● Assignment:
Where a line holds the word "votre", copy that line from the data below.

===== Dataset extract

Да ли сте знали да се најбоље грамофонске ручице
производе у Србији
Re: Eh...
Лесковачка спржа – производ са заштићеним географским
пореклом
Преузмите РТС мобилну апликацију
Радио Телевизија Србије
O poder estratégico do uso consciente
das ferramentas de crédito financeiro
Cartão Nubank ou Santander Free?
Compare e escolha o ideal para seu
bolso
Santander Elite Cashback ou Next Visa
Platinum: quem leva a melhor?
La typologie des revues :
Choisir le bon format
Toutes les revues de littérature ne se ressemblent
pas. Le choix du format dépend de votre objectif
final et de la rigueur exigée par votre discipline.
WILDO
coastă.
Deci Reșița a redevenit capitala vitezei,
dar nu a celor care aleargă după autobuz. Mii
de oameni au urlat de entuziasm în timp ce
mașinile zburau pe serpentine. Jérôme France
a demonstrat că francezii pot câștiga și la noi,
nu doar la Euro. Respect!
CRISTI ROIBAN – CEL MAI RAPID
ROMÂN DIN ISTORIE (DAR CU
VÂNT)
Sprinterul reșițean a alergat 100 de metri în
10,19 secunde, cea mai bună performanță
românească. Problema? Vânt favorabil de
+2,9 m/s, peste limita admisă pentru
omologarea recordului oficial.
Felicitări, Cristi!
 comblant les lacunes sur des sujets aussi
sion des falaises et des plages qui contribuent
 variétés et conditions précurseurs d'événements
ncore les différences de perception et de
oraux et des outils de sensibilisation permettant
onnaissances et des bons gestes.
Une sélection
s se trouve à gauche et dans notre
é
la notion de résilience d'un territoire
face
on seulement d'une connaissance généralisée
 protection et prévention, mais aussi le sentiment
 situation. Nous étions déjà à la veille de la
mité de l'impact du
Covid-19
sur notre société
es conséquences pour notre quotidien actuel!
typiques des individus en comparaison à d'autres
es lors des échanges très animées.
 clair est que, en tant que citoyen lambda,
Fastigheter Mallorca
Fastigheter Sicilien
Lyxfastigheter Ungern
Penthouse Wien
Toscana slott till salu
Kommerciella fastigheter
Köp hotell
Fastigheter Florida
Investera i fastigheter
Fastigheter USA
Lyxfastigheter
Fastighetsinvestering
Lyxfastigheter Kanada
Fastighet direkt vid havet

==========

● Result:
pas. Le choix du format dépend de votre objectif
final et de la rigueur exigée par votre discipline.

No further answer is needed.